Alyce behielt den Schauplatz des Geschehens im Auge. »Sie machen das gut.«
»Selbst wenn ich das Becken einer Pithecinen habe.«
»Sie sind wirklich eine Ulknudel, Joan Useb.«
»Jetzt nicht mehr.«
»Sie kommt. Sie kommt.«
Die Schädelknochen des Babys waren weich, und so vermochte sich der große Homo Sapiens-Schädel unter dem Druck, mit dem er durch den Geburtskanal gepresst wurde, zu verformen. Und es vermochte bis zum Moment der Geburt ohne Sauerstoff auszukommen. Diese letzten Momente waren die extremste körperliche Umwandlung, die es bis zum Augenblick des Todes selbst erfahren würde. Jedoch wurde der Körper des Babys mit Opiaten und Analgetika geflutet. Es verspürte keinen Schmerz, nur die Fortsetzung des langen Gebärmutter-Traums, aus dem sich sein Selbst, seine Identität allmählich herauskristallisiert hatte.

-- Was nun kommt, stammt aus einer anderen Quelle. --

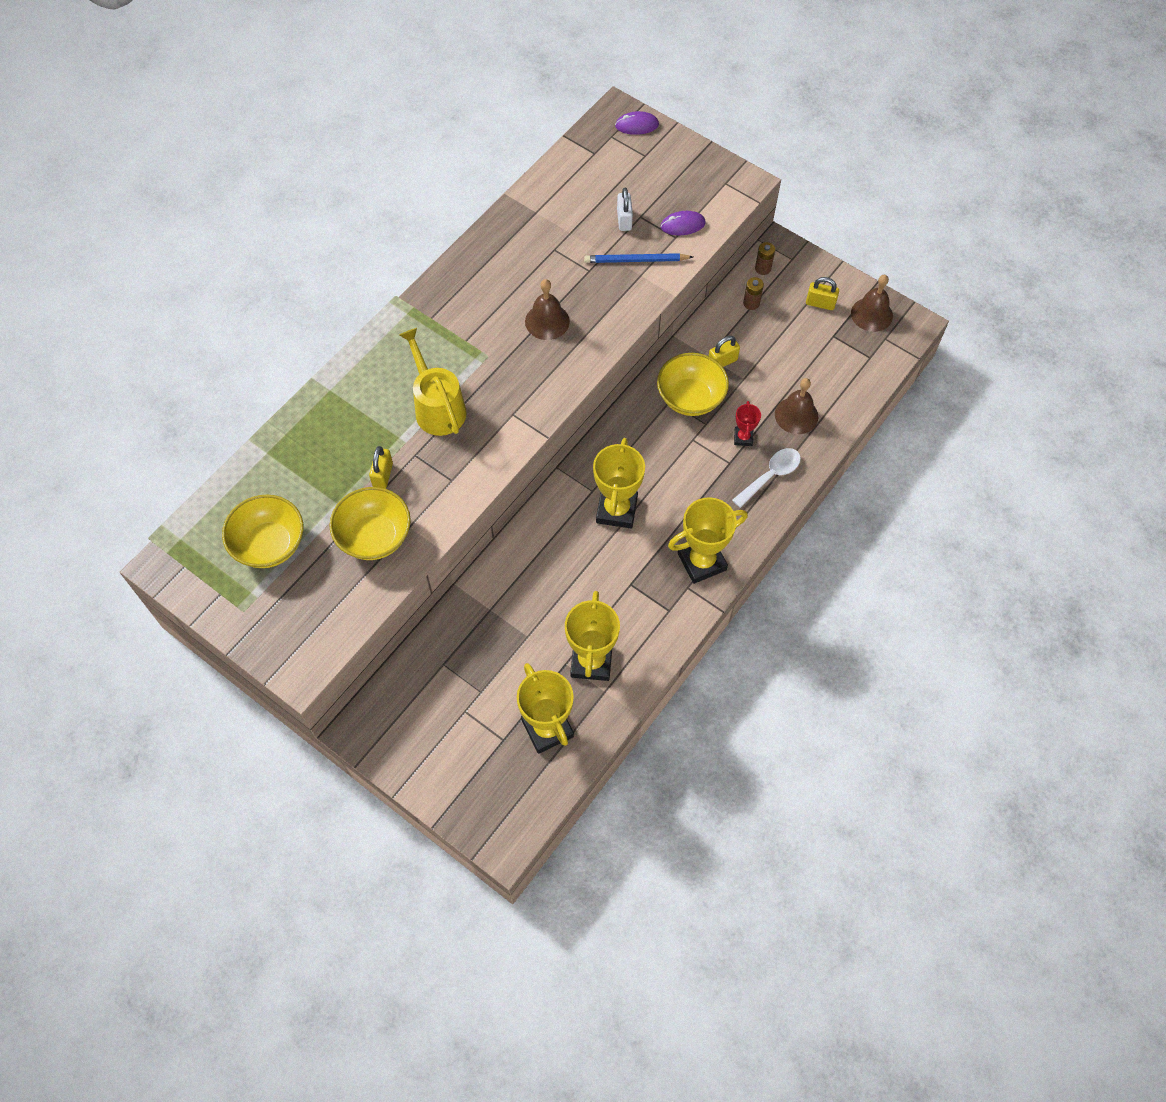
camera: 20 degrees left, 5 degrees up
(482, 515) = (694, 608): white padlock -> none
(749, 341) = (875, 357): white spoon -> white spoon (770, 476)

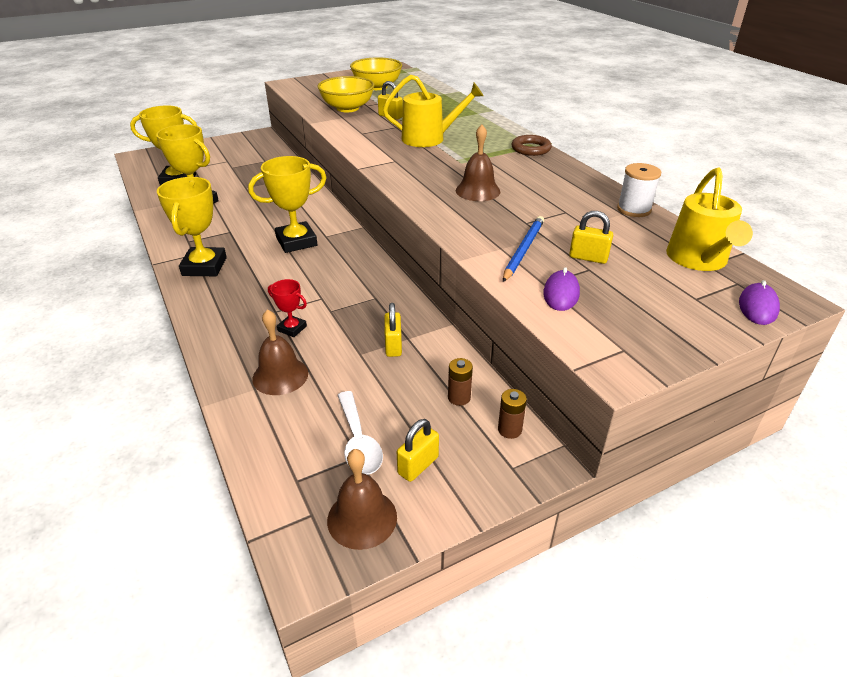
camera: 115 degrees right, 25 degrees down
(422, 308) = (531, 149): none -> brown ring
(524, 206) = (634, 209): none -> white spool
(590, 158) = (698, 260): none -> yellow watering can
(616, 510) = (296, 242): yellow trophy -> yellow trophy turned 60 degrees counterclockwise
(624, 220) = (588, 258): white padlock -> yellow padlock
(690, 398) = (367, 311): yellow bowl -> none
(770, 476) = (234, 331): white spoon -> white spoon (358, 441)

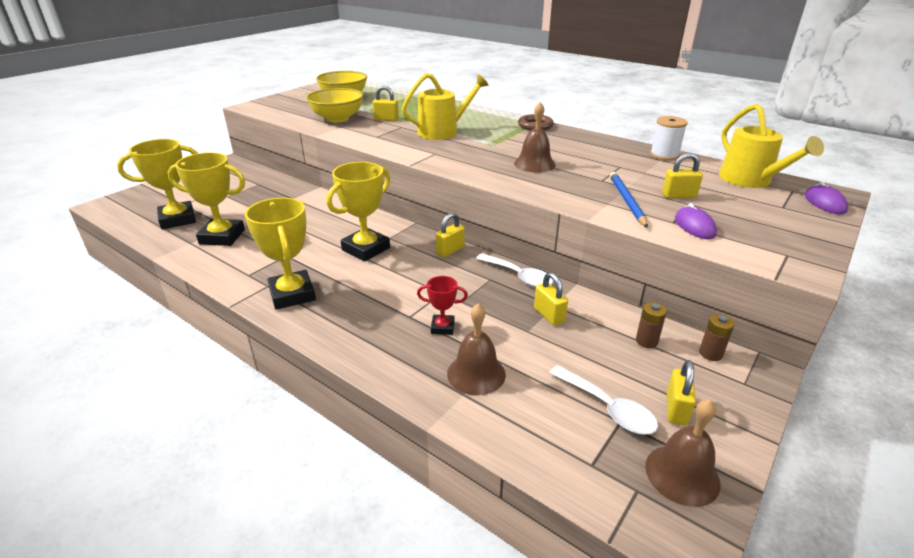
camera: 25 degrees left, 5 degrees down
(366, 261) = (450, 250): none -> yellow padlock
(403, 302) = (518, 276): none -> white spoon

Ein mit einem Raumanzug bekleideter Sanitäter nahm Joans Kind, blies ihm in die Nase und gab ihm einen Klaps auf den Rücken. Ein kräftiges Schreien erfüllte den Krankenwagen. Das feuchte kleine Würmchen wurde schnell in eine Decke gewickelt und Joan übergeben.
Die erschöpfte Joan berührte staunend die Wange ihrer Tochter. Das Kind drehte den Kopf und machte saugende Mundbewegungen.